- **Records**
####################
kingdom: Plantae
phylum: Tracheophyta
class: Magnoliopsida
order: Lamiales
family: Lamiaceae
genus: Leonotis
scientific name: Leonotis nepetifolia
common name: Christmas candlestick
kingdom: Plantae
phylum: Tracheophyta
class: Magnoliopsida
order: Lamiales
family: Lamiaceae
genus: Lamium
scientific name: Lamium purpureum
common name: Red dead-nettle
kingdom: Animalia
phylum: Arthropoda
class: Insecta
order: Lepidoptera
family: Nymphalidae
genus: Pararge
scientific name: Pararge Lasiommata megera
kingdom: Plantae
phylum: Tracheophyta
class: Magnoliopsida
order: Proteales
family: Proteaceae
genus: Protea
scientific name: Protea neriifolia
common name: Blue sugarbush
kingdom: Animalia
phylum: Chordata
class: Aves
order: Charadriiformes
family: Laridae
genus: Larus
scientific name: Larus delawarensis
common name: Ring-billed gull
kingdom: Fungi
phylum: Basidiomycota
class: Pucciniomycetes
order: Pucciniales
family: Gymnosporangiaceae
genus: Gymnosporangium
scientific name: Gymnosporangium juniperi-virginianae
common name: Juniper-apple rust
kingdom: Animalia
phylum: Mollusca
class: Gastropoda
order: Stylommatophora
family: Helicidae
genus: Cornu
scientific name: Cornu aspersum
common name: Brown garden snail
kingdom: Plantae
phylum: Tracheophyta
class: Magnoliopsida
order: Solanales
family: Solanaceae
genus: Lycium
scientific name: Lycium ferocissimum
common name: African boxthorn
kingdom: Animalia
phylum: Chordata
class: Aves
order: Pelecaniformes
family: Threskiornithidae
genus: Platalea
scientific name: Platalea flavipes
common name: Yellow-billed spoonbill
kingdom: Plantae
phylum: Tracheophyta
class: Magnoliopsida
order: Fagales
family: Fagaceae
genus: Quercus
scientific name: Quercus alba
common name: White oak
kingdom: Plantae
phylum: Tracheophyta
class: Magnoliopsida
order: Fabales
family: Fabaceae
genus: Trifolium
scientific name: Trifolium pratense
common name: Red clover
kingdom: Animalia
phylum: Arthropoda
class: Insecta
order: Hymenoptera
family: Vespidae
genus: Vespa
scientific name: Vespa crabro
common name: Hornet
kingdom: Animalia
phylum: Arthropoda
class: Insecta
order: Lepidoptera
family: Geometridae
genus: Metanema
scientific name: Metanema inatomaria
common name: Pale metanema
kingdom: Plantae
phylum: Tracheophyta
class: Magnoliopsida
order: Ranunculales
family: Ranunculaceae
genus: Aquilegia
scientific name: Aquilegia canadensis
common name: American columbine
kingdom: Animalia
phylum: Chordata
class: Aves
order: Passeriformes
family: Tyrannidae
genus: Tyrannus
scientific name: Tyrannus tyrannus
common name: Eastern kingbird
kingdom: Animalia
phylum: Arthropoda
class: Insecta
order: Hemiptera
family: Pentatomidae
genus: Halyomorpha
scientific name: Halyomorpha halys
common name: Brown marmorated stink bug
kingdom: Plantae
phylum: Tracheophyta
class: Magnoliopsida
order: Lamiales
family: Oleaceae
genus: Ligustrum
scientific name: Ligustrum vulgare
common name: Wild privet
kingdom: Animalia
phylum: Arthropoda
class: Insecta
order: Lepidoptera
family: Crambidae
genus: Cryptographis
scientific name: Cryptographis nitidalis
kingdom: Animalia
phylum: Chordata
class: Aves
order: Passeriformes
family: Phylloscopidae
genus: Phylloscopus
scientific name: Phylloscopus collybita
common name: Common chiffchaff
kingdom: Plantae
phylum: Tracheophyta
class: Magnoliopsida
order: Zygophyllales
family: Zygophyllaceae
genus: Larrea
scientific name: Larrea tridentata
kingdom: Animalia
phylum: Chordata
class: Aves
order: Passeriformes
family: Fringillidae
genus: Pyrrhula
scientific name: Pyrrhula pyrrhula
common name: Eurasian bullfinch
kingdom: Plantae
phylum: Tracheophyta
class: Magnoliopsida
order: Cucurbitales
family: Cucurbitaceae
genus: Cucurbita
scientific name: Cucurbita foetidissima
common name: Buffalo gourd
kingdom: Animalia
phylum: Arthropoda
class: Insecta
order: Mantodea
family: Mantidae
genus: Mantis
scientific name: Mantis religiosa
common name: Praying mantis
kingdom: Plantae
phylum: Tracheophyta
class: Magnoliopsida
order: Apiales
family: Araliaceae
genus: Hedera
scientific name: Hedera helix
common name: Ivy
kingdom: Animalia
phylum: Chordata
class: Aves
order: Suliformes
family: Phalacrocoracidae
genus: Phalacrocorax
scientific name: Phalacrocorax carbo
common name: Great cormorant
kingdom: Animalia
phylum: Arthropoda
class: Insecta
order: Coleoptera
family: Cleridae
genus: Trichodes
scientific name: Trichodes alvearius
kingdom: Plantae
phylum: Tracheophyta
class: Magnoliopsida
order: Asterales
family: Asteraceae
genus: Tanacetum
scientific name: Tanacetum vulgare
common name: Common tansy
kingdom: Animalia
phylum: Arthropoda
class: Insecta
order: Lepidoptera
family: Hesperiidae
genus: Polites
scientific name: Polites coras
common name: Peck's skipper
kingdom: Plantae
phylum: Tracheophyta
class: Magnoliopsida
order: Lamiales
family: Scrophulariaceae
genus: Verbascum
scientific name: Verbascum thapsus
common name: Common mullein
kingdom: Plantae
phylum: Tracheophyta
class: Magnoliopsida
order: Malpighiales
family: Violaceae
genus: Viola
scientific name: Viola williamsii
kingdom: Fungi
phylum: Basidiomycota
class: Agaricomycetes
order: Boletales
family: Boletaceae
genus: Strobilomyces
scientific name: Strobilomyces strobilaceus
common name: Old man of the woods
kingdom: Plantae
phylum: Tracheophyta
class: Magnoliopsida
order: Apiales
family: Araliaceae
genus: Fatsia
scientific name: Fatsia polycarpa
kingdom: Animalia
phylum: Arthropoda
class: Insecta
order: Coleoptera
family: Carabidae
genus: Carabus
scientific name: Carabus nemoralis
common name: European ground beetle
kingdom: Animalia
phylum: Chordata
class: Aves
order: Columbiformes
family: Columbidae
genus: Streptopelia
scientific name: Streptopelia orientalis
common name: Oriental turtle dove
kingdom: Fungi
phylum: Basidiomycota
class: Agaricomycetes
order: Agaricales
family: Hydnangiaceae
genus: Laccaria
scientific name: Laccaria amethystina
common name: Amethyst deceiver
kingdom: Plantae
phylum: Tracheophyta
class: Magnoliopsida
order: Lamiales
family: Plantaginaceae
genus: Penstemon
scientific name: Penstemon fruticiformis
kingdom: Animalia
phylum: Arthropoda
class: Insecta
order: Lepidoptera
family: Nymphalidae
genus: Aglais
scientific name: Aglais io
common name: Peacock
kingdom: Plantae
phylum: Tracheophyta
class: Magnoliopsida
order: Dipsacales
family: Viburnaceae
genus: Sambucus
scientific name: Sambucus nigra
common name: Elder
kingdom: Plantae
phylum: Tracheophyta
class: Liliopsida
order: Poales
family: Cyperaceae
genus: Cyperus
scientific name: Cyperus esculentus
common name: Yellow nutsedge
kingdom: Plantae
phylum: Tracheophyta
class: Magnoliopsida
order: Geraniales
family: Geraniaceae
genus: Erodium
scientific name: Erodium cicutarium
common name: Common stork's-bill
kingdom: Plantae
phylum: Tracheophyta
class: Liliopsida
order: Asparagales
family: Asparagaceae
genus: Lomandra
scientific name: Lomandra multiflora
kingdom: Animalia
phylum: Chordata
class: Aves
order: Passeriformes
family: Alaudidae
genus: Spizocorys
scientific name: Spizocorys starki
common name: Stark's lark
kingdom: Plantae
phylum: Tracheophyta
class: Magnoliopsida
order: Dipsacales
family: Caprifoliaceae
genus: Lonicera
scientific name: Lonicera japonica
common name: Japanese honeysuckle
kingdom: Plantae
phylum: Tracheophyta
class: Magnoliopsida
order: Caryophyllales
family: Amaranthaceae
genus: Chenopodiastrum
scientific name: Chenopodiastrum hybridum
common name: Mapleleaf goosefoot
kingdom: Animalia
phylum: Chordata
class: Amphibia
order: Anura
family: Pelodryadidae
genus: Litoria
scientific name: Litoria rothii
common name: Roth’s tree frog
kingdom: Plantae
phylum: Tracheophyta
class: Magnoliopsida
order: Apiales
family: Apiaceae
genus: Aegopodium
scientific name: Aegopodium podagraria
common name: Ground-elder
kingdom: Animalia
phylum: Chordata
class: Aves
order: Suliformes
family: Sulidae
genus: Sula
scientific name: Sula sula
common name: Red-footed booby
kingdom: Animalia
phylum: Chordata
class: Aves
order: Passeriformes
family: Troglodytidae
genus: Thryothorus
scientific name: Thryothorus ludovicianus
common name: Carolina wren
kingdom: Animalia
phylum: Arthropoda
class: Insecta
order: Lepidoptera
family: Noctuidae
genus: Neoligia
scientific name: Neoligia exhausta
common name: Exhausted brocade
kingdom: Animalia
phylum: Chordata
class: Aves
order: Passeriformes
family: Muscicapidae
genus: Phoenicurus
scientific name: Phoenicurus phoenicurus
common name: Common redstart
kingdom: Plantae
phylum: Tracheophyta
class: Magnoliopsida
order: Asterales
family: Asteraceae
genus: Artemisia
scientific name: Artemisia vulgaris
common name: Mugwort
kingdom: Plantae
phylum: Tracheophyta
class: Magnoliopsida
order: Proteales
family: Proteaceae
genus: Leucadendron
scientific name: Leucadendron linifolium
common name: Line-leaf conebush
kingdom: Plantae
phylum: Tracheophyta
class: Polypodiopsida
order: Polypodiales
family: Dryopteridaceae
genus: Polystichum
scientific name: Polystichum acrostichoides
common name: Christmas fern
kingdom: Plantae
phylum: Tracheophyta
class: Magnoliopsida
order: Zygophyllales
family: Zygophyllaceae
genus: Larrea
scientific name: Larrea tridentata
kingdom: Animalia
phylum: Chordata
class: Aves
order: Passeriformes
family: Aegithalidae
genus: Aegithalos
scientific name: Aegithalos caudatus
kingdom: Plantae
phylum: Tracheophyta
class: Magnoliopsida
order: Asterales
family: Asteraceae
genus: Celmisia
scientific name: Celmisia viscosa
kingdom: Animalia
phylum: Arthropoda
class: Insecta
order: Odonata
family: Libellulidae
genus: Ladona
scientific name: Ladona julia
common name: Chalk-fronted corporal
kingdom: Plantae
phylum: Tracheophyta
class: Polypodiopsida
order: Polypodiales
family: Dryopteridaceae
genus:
####################
Reproduce, word for word, everything in the records above from the line containing "family: Phylloscopidae" down to the line containing "scientific name: Polites coras", including both of those lines.

- **Solved exercise**
family: Phylloscopidae
genus: Phylloscopus
scientific name: Phylloscopus collybita
common name: Common chiffchaff
kingdom: Plantae
phylum: Tracheophyta
class: Magnoliopsida
order: Zygophyllales
family: Zygophyllaceae
genus: Larrea
scientific name: Larrea tridentata
kingdom: Animalia
phylum: Chordata
class: Aves
order: Passeriformes
family: Fringillidae
genus: Pyrrhula
scientific name: Pyrrhula pyrrhula
common name: Eurasian bullfinch
kingdom: Plantae
phylum: Tracheophyta
class: Magnoliopsida
order: Cucurbitales
family: Cucurbitaceae
genus: Cucurbita
scientific name: Cucurbita foetidissima
common name: Buffalo gourd
kingdom: Animalia
phylum: Arthropoda
class: Insecta
order: Mantodea
family: Mantidae
genus: Mantis
scientific name: Mantis religiosa
common name: Praying mantis
kingdom: Plantae
phylum: Tracheophyta
class: Magnoliopsida
order: Apiales
family: Araliaceae
genus: Hedera
scientific name: Hedera helix
common name: Ivy
kingdom: Animalia
phylum: Chordata
class: Aves
order: Suliformes
family: Phalacrocoracidae
genus: Phalacrocorax
scientific name: Phalacrocorax carbo
common name: Great cormorant
kingdom: Animalia
phylum: Arthropoda
class: Insecta
order: Coleoptera
family: Cleridae
genus: Trichodes
scientific name: Trichodes alvearius
kingdom: Plantae
phylum: Tracheophyta
class: Magnoliopsida
order: Asterales
family: Asteraceae
genus: Tanacetum
scientific name: Tanacetum vulgare
common name: Common tansy
kingdom: Animalia
phylum: Arthropoda
class: Insecta
order: Lepidoptera
family: Hesperiidae
genus: Polites
scientific name: Polites coras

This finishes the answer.